-------- EXERCISE INPUTS --------
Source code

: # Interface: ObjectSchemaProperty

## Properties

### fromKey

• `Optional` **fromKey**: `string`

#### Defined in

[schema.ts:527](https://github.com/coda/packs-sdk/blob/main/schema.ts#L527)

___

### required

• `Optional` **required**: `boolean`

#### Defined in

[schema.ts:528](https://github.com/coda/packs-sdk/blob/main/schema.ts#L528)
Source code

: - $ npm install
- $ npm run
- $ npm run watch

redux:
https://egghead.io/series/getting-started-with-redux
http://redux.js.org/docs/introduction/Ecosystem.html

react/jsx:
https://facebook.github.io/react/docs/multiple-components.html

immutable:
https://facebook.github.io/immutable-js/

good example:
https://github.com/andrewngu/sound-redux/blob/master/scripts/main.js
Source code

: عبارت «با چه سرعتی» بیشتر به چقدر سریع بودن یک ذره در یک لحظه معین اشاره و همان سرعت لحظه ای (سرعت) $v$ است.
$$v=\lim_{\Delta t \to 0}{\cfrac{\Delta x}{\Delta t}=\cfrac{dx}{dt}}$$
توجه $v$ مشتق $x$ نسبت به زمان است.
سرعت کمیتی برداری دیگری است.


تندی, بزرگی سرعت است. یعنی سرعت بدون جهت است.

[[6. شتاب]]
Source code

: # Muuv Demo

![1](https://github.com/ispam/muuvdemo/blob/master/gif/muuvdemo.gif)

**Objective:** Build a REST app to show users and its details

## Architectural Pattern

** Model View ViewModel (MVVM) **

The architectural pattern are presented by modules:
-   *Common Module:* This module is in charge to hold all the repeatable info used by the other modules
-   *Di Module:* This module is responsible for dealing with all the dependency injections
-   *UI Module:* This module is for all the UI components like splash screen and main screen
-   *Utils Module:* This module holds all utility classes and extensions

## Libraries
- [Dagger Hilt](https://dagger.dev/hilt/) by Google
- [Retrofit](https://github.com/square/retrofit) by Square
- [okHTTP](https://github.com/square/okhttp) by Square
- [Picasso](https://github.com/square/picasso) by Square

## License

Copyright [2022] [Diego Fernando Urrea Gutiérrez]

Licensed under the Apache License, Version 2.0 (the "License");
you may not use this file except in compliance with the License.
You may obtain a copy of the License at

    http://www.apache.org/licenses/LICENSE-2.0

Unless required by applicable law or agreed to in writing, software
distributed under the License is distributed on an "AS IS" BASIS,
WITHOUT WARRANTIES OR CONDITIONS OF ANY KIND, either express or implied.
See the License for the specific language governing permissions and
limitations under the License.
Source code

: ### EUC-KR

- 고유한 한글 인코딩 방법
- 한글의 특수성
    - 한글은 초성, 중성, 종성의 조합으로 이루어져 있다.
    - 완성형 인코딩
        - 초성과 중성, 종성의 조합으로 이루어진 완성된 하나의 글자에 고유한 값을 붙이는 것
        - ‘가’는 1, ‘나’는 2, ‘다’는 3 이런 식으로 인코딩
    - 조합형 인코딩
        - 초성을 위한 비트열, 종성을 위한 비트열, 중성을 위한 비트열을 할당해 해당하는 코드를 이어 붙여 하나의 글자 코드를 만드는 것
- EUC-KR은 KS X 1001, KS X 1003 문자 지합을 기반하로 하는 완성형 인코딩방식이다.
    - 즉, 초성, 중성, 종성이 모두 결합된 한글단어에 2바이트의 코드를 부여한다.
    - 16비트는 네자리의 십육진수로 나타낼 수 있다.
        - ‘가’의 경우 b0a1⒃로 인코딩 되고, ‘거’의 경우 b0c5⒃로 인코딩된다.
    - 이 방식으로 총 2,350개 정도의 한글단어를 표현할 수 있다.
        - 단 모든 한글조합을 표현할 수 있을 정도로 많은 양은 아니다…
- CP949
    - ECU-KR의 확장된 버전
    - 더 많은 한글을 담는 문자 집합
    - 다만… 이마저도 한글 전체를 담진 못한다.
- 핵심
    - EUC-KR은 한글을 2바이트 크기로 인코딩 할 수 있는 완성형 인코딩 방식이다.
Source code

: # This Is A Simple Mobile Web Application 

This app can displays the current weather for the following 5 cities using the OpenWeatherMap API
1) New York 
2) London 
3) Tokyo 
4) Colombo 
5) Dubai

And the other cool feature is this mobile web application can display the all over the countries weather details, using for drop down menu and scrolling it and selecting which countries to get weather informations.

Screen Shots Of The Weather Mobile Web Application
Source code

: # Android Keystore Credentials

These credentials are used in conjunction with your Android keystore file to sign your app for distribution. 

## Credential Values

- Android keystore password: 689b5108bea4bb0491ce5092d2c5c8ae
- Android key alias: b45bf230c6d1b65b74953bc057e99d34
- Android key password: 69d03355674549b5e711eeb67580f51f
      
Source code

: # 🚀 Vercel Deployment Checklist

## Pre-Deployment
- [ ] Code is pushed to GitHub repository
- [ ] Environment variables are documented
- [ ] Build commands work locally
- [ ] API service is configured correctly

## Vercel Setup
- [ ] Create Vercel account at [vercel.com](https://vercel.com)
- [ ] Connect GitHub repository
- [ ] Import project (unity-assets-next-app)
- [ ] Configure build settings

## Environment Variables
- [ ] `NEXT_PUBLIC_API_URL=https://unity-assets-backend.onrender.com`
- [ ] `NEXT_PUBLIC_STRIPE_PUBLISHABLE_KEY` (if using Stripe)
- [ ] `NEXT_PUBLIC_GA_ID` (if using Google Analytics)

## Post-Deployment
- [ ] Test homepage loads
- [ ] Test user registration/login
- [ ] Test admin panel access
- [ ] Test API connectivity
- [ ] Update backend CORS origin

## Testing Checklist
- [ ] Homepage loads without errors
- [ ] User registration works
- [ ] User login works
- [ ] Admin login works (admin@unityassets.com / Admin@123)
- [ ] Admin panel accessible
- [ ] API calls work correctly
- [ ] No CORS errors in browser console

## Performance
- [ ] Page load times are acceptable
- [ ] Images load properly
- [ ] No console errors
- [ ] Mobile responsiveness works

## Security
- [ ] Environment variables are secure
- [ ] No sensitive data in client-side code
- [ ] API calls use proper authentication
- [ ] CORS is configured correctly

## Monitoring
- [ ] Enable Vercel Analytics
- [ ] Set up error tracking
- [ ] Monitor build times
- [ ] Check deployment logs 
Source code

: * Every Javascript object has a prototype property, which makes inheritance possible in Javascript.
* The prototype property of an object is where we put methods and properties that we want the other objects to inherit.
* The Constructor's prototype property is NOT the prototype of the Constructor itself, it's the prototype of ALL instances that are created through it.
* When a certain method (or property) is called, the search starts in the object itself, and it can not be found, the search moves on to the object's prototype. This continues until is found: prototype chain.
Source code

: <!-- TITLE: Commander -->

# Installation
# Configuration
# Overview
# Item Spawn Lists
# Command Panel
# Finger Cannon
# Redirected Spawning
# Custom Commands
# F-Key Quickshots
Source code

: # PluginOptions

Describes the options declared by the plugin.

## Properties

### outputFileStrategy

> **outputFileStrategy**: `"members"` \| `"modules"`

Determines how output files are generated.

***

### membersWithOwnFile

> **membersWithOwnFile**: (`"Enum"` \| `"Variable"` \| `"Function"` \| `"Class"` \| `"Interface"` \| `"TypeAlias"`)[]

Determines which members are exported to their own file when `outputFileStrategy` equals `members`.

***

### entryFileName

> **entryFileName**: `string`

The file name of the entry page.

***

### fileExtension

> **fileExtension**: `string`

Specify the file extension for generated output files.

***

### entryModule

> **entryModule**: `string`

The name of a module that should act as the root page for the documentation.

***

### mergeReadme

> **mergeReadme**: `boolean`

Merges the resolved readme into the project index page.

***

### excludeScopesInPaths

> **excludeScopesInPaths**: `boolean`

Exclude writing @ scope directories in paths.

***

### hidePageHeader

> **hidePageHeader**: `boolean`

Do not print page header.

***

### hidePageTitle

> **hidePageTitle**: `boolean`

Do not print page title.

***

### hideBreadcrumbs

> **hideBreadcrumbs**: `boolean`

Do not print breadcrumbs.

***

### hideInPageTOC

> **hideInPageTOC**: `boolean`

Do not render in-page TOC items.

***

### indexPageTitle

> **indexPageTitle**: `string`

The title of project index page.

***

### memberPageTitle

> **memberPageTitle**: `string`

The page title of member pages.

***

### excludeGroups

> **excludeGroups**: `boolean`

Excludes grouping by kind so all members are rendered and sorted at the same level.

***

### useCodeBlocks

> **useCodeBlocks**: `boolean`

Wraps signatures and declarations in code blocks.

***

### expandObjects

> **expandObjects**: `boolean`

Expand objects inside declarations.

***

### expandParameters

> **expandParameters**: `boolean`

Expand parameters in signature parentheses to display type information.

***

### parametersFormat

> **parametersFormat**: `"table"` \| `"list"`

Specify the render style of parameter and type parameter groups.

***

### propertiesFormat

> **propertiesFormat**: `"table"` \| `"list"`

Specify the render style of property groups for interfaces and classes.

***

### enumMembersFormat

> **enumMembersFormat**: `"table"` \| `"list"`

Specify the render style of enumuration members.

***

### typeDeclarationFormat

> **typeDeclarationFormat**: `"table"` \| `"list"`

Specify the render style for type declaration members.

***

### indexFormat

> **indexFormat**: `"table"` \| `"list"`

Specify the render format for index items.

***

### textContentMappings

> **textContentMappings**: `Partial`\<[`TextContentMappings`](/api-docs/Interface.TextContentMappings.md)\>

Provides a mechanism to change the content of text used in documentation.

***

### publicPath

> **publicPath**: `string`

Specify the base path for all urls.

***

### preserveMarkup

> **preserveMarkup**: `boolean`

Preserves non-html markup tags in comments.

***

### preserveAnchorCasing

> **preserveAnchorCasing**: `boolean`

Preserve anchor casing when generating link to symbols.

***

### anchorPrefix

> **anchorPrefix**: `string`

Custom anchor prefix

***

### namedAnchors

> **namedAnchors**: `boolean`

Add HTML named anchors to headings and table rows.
--------
> ACTIVITY
The answer is the line containing "### textContentMappings" together with every line after it in the records, repeated exactly and with nothing else.

> OUTPUT OF THE TASK
### textContentMappings

> **textContentMappings**: `Partial`\<[`TextContentMappings`](/api-docs/Interface.TextContentMappings.md)\>

Provides a mechanism to change the content of text used in documentation.

***

### publicPath

> **publicPath**: `string`

Specify the base path for all urls.

***

### preserveMarkup

> **preserveMarkup**: `boolean`

Preserves non-html markup tags in comments.

***

### preserveAnchorCasing

> **preserveAnchorCasing**: `boolean`

Preserve anchor casing when generating link to symbols.

***

### anchorPrefix

> **anchorPrefix**: `string`

Custom anchor prefix

***

### namedAnchors

> **namedAnchors**: `boolean`

Add HTML named anchors to headings and table rows.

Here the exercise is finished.